Nel terzo capitolo – Separarsi – l’autore racconta l’evolversi della situazione pandemica negli Stati Uniti. Mentre da una parte si diffondevano le mascherine, dall’altra cresceva la protesta. «Non potevo credere ai miei occhi – racconta – […] quando ho visto il vicepresidente visitare la Mayo Clinic senza mascherina, mentre tutti intorno a lui la avevano indossata». Anche qui la rievocazione di eventi storici non ha scopo solo descrittivo perché i fatti e gli eventi sono spesso in qualche modo preparatori dei successivi.

Il sesto capitolo – Unire le forze – anche se parte da Hemingway e dalla sua descrizione di persone morenti, è l’analisi delle forze che possono concorrere in tempi più recenti alla sconfitta della malattia.

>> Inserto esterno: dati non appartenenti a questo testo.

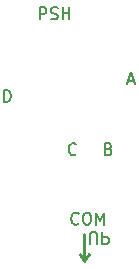
<source format=gto>
%TF.GenerationSoftware,KiCad,Pcbnew,(5.1.6)-1*%
%TF.CreationDate,2020-06-08T02:24:45-04:00*%
%TF.ProjectId,HAT_SWITCH_BREAKOUT,4841545f-5357-4495-9443-485f42524541,rev?*%
%TF.SameCoordinates,Original*%
%TF.FileFunction,Legend,Top*%
%TF.FilePolarity,Positive*%
%FSLAX46Y46*%
G04 Gerber Fmt 4.6, Leading zero omitted, Abs format (unit mm)*
G04 Created by KiCad (PCBNEW (5.1.6)-1) date 2020-06-08 02:24:45*
%MOMM*%
%LPD*%
G01*
G04 APERTURE LIST*
%ADD10C,0.150000*%
%ADD11C,0.250000*%
G04 APERTURE END LIST*
D10*
X119341284Y-111378618D02*
X119341284Y-110569094D01*
X119388903Y-110473856D01*
X119436522Y-110426237D01*
X119531760Y-110378618D01*
X119722237Y-110378618D01*
X119817475Y-110426237D01*
X119865094Y-110473856D01*
X119912713Y-110569094D01*
X119912713Y-111378618D01*
X120388903Y-110378618D02*
X120388903Y-111378618D01*
X120769856Y-111378618D01*
X120865094Y-111330999D01*
X120912713Y-111283379D01*
X120960332Y-111188141D01*
X120960332Y-111045284D01*
X120912713Y-110950046D01*
X120865094Y-110902427D01*
X120769856Y-110854808D01*
X120388903Y-110854808D01*
D11*
X118840999Y-110583856D02*
X118840999Y-112869570D01*
X118460046Y-112298141D02*
X118840999Y-112869570D01*
X119221951Y-112298141D01*
D10*
X115079094Y-92393379D02*
X115079094Y-91393379D01*
X115460046Y-91393379D01*
X115555284Y-91440999D01*
X115602903Y-91488618D01*
X115650522Y-91583856D01*
X115650522Y-91726713D01*
X115602903Y-91821951D01*
X115555284Y-91869570D01*
X115460046Y-91917189D01*
X115079094Y-91917189D01*
X116031475Y-92345760D02*
X116174332Y-92393379D01*
X116412427Y-92393379D01*
X116507665Y-92345760D01*
X116555284Y-92298141D01*
X116602903Y-92202903D01*
X116602903Y-92107665D01*
X116555284Y-92012427D01*
X116507665Y-91964808D01*
X116412427Y-91917189D01*
X116221951Y-91869570D01*
X116126713Y-91821951D01*
X116079094Y-91774332D01*
X116031475Y-91679094D01*
X116031475Y-91583856D01*
X116079094Y-91488618D01*
X116126713Y-91440999D01*
X116221951Y-91393379D01*
X116460046Y-91393379D01*
X116602903Y-91440999D01*
X117031475Y-92393379D02*
X117031475Y-91393379D01*
X117031475Y-91869570D02*
X117602903Y-91869570D01*
X117602903Y-92393379D02*
X117602903Y-91393379D01*
X118150522Y-103798141D02*
X118102903Y-103845760D01*
X117960046Y-103893379D01*
X117864808Y-103893379D01*
X117721951Y-103845760D01*
X117626713Y-103750522D01*
X117579094Y-103655284D01*
X117531475Y-103464808D01*
X117531475Y-103321951D01*
X117579094Y-103131475D01*
X117626713Y-103036237D01*
X117721951Y-102940999D01*
X117864808Y-102893379D01*
X117960046Y-102893379D01*
X118102903Y-102940999D01*
X118150522Y-102988618D01*
X118379493Y-109678009D02*
X118331874Y-109725628D01*
X118189017Y-109773247D01*
X118093779Y-109773247D01*
X117950922Y-109725628D01*
X117855684Y-109630390D01*
X117808065Y-109535152D01*
X117760446Y-109344676D01*
X117760446Y-109201819D01*
X117808065Y-109011343D01*
X117855684Y-108916105D01*
X117950922Y-108820867D01*
X118093779Y-108773247D01*
X118189017Y-108773247D01*
X118331874Y-108820867D01*
X118379493Y-108868486D01*
X118998541Y-108773247D02*
X119189017Y-108773247D01*
X119284255Y-108820867D01*
X119379493Y-108916105D01*
X119427112Y-109106581D01*
X119427112Y-109439914D01*
X119379493Y-109630390D01*
X119284255Y-109725628D01*
X119189017Y-109773247D01*
X118998541Y-109773247D01*
X118903303Y-109725628D01*
X118808065Y-109630390D01*
X118760446Y-109439914D01*
X118760446Y-109106581D01*
X118808065Y-108916105D01*
X118903303Y-108820867D01*
X118998541Y-108773247D01*
X119855684Y-109773247D02*
X119855684Y-108773247D01*
X120189017Y-109487533D01*
X120522350Y-108773247D01*
X120522350Y-109773247D01*
X120912427Y-103369570D02*
X121055284Y-103417189D01*
X121102903Y-103464808D01*
X121150522Y-103560046D01*
X121150522Y-103702903D01*
X121102903Y-103798141D01*
X121055284Y-103845760D01*
X120960046Y-103893379D01*
X120579094Y-103893379D01*
X120579094Y-102893379D01*
X120912427Y-102893379D01*
X121007665Y-102940999D01*
X121055284Y-102988618D01*
X121102903Y-103083856D01*
X121102903Y-103179094D01*
X121055284Y-103274332D01*
X121007665Y-103321951D01*
X120912427Y-103369570D01*
X120579094Y-103369570D01*
X122602903Y-97607665D02*
X123079094Y-97607665D01*
X122507665Y-97893379D02*
X122840999Y-96893379D01*
X123174332Y-97893379D01*
X112079094Y-99393379D02*
X112079094Y-98393379D01*
X112317189Y-98393379D01*
X112460046Y-98440999D01*
X112555284Y-98536237D01*
X112602903Y-98631475D01*
X112650522Y-98821951D01*
X112650522Y-98964808D01*
X112602903Y-99155284D01*
X112555284Y-99250522D01*
X112460046Y-99345760D01*
X112317189Y-99393379D01*
X112079094Y-99393379D01*
M02*

</source>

E così si prende in considerazione il distanziamento fisico, associato all’altruismo, per passare alla descrizione della forza, allora forse solo ipotizzata, dei vaccini.

La lettura del capitolo settimo – Le cose cambiano – mi ha fatto uno strano effetto, in particolare per questo titolo. Non si può proprio dire che Christakis sia misericordioso con i suoi colleghi. Sappiamo che secondo alcune rilevazioni gli errori sono uno dei principali killer della società contemporanea. Se non bastasse, «la brutta verità è che la maggior parte di queste [infezioni] deriva da errori prevenibili durante le procedure di sterilizzazione, ovvero da scarsa igiene». Ci si può immaginare che le cose possano cambiare, ma la strada sembra lunga visto che Christakis osserva: «come medico ho trovato questi risultati straordinariamente demoralizzanti». Il problema è complesso: siamo più ignoranti di quanto crediamo. «Per prima cosa – dice l’autore – c’è stato un progressivo rinnegamento della scienza che è arrivata a essere considerata da molte persone uno strumento al servizio della politica».

Come recensendo un libro giallo, sul capitolo ottavo – Come finiscono le epidemie – non dirò nulla: vi lascio alla lettura del libro.

È un libro da non perdere. Non solo illustra il dramma covid-19 sul piano scientifico e umano, ma sono pagine di un dialogo a tre, tra l’intelligenza umana, la medicina e il senso della storia.